This morning as I speculated that Obama’s arrogance might lead to enduring Republican majorities, I anticipated a followup post, indicating that two perceptive psephologists offer an opposing view. In setting up his point, Barone distinguishes “periods of trench warfare politics and periods of open field politics“:
Periods of trench warfare politics are times when the lines of political conflict remain relatively fixed, with little change in partisan preference or issue focus. Periods of open field politics are when the lines of political conflict oscillate wildly, with vast changes in partisan preference and issue focus.
Calling this an era of “open field politics,” the sage statistician contends “it’s possible that this year’s Republican percentages will prove to be no more permanent than I believe the 2006–2008 Democratic percentages will have been proven to be.”
It is my strong belief that 2010 is not going to be a “realigning” election. This is not an electorate that is rediscovering its long-lost Republicanism. It is a frustrated, angry electorate turning back to the GOP simply because there are only two parties to choose from.
Both men may well be right, but two things could make this a realigning election, a prospect, I believe, Barone accounts for with the cautionary concluding line to his essay, “You don’t know a period of open field politics has been transformed into a period of trench warfare politics until several years after it has happened—or at least so has been my experience.”
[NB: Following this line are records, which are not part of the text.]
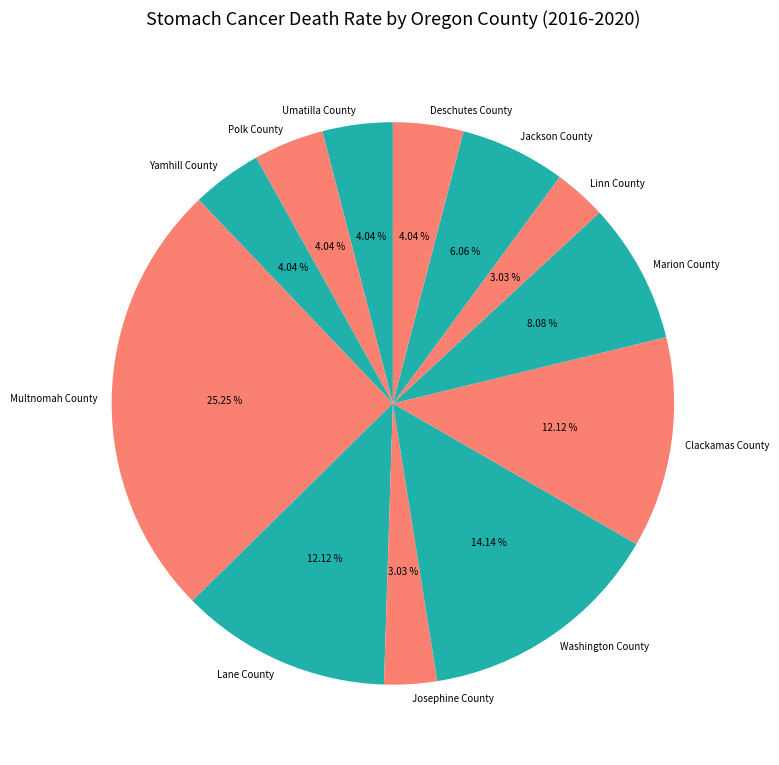

What percentage is the Marion County slice, to the nearest percent?

8%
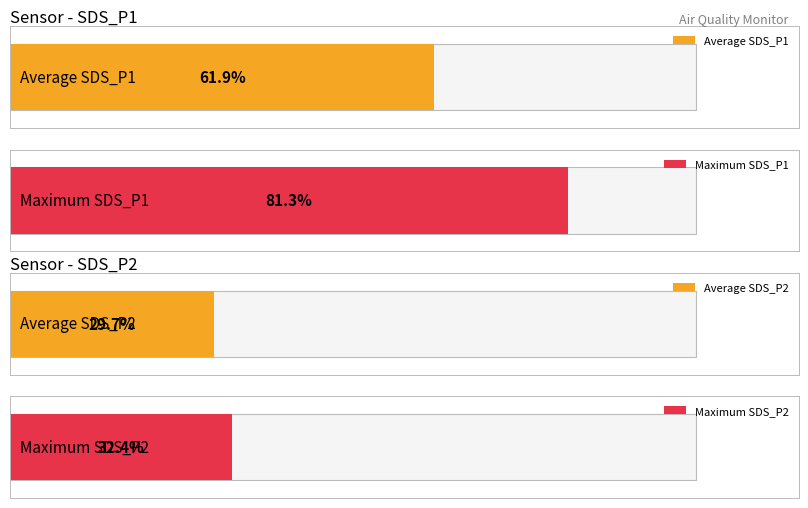

The SDS_P1 series shows 6.7 at 00:31. True or false?

False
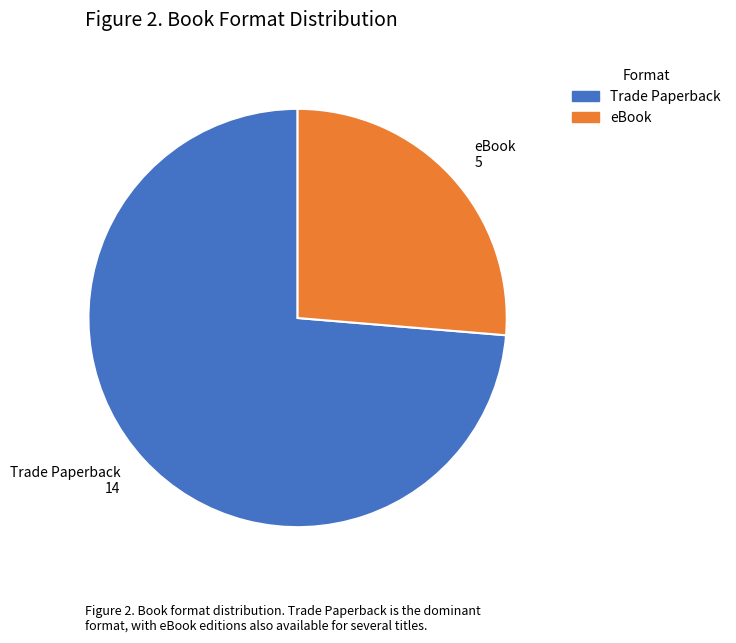

How many slices are in this pie chart?

2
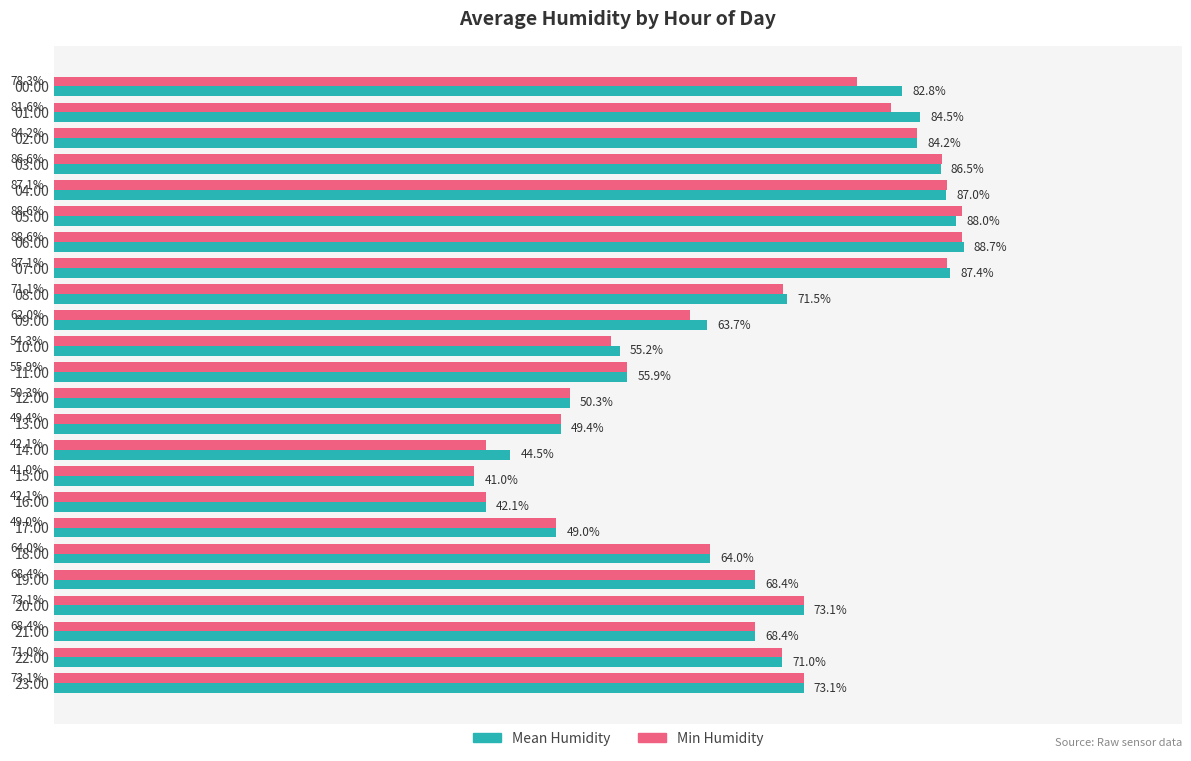

At which label does Mean Humidity reach its peak?

06:00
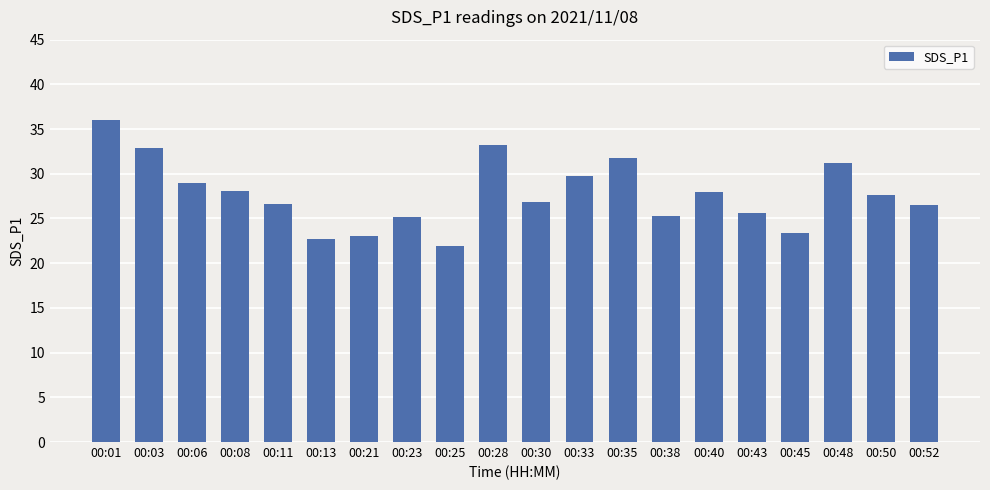

What is the difference between the maximum and minimum values?

14.1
If the Republicans of the 112th Congress act like their counterparts in the 104th and don’t backslide as they did in the early Congresses of this century, they could well keep their majorities for the balance of the decade. They would have to eschew earmarks, repeal Obamacare and cut, then hold the line on, domestic spending while promoting real free-market reforms in health care as the fix the congressional budgeting process and find a way to privatize Fannie Mae and Freddie Mac (among other things).
Their task at holding the majority will be complicated if Democrats find a way to appease their left-of-center base and move, à la Bill Clinton, to the center. If the current majority party continues to tack left in favorite of big-government schemes, they’ll find themselves in the minority for a long time. A long time.
Incoming Speaker John Boehner does seem aware of the task ahead of him, having, in recent days, addressed the need for procedural reform and suggested Republicans might have to revisit, if not rewrite the 1974 Budget Act:
That law, passed over the veto of a Watergate-weakened Richard Nixon, further rigged the budget process to abet spending. It killed the President’s impoundment power not to spend money, and it established the annual “budget baseline” that makes spending increases automatic. Thus even a reduction in the amount of spending increase in a program becomes a budget “cut” that special interests can attack.
I have talked to many acquaintances who work in the D.C. think tank world who think the failure of Republican Congresses to overturn that law (or even revisit) was then-majority party’s greatest domestic policy mistake .
If a Speaker Boehner runs the House in the 112th Congress the way Minority Leader Boehner speaks today, we may no longer be in an era of open field politics, but face a new and real realignment favoring the Republicans. For as Barone cautioned, we won’t know if a period of open field politics has been transformed until several years after it happens.
A Speaker speedily tackling reform could provide a clue of that transformation.